◆ **Work instruction**
The records are to be copied word for word, and the pictures dropped.

::::::::::

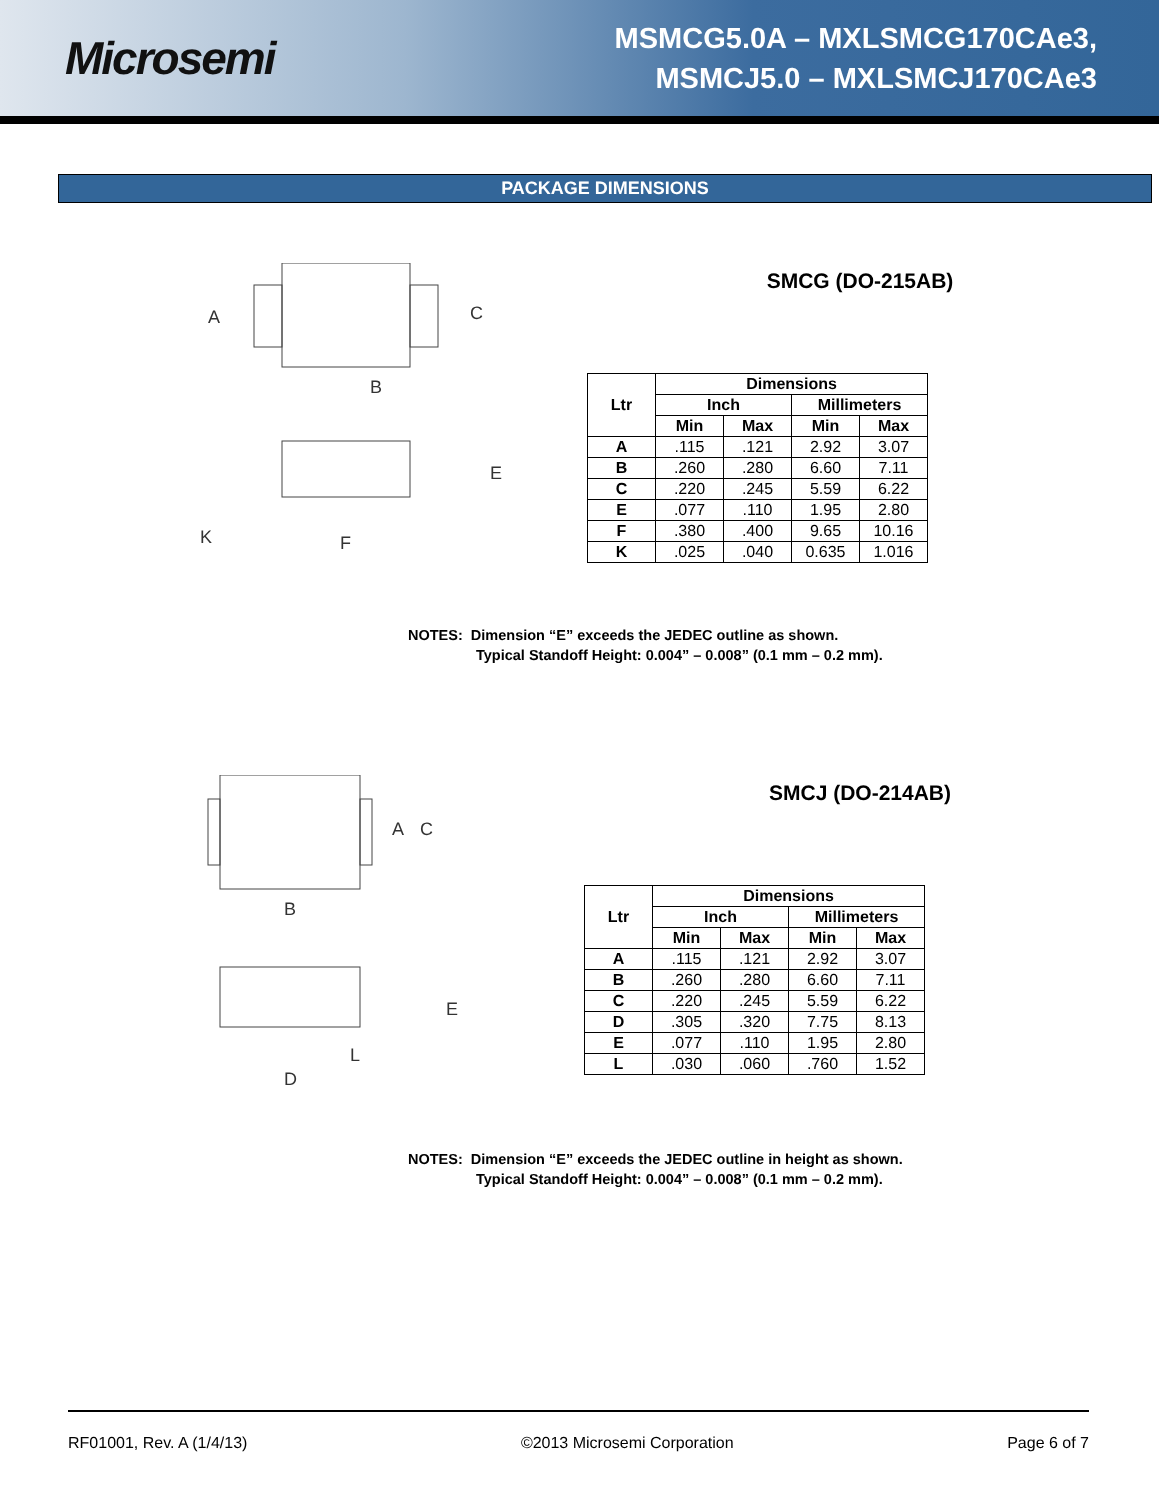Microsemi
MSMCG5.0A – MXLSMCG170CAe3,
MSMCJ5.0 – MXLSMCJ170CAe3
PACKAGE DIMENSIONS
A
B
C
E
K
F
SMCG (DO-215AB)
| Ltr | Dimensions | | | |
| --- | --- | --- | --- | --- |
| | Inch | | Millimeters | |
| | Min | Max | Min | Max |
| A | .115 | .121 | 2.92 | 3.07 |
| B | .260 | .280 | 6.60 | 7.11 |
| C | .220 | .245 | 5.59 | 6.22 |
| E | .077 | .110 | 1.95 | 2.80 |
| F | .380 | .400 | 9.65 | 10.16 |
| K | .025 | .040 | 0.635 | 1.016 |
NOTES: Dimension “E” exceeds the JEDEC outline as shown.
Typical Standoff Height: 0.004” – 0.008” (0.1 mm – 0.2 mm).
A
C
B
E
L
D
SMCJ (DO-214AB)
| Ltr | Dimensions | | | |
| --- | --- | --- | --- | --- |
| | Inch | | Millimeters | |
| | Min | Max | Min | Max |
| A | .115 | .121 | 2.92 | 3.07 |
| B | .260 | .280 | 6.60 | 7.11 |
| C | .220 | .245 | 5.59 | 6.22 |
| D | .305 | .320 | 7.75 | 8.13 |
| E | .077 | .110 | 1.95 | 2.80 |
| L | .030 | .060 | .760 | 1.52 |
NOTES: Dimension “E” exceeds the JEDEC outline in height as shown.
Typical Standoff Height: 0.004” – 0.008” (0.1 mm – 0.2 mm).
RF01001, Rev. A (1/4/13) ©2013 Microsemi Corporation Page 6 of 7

::::::::::

◆ **Answer area**
Microsemi
MSMCG5.0A – MXLSMCG170CAe3,
MSMCJ5.0 – MXLSMCJ170CAe3
PACKAGE DIMENSIONS
A
B
C
E
K
F
SMCG (DO-215AB)
| Ltr | Dimensions | | | |
| --- | --- | --- | --- | --- |
| | Inch | | Millimeters | |
| | Min | Max | Min | Max |
| A | .115 | .121 | 2.92 | 3.07 |
| B | .260 | .280 | 6.60 | 7.11 |
| C | .220 | .245 | 5.59 | 6.22 |
| E | .077 | .110 | 1.95 | 2.80 |
| F | .380 | .400 | 9.65 | 10.16 |
| K | .025 | .040 | 0.635 | 1.016 |
NOTES: Dimension “E” exceeds the JEDEC outline as shown.
Typical Standoff Height: 0.004” – 0.008” (0.1 mm – 0.2 mm).
A
C
B
E
L
D
SMCJ (DO-214AB)
| Ltr | Dimensions | | | |
| --- | --- | --- | --- | --- |
| | Inch | | Millimeters | |
| | Min | Max | Min | Max |
| A | .115 | .121 | 2.92 | 3.07 |
| B | .260 | .280 | 6.60 | 7.11 |
| C | .220 | .245 | 5.59 | 6.22 |
| D | .305 | .320 | 7.75 | 8.13 |
| E | .077 | .110 | 1.95 | 2.80 |
| L | .030 | .060 | .760 | 1.52 |
NOTES: Dimension “E” exceeds the JEDEC outline in height as shown.
Typical Standoff Height: 0.004” – 0.008” (0.1 mm – 0.2 mm).
RF01001, Rev. A (1/4/13) ©2013 Microsemi Corporation Page 6 of 7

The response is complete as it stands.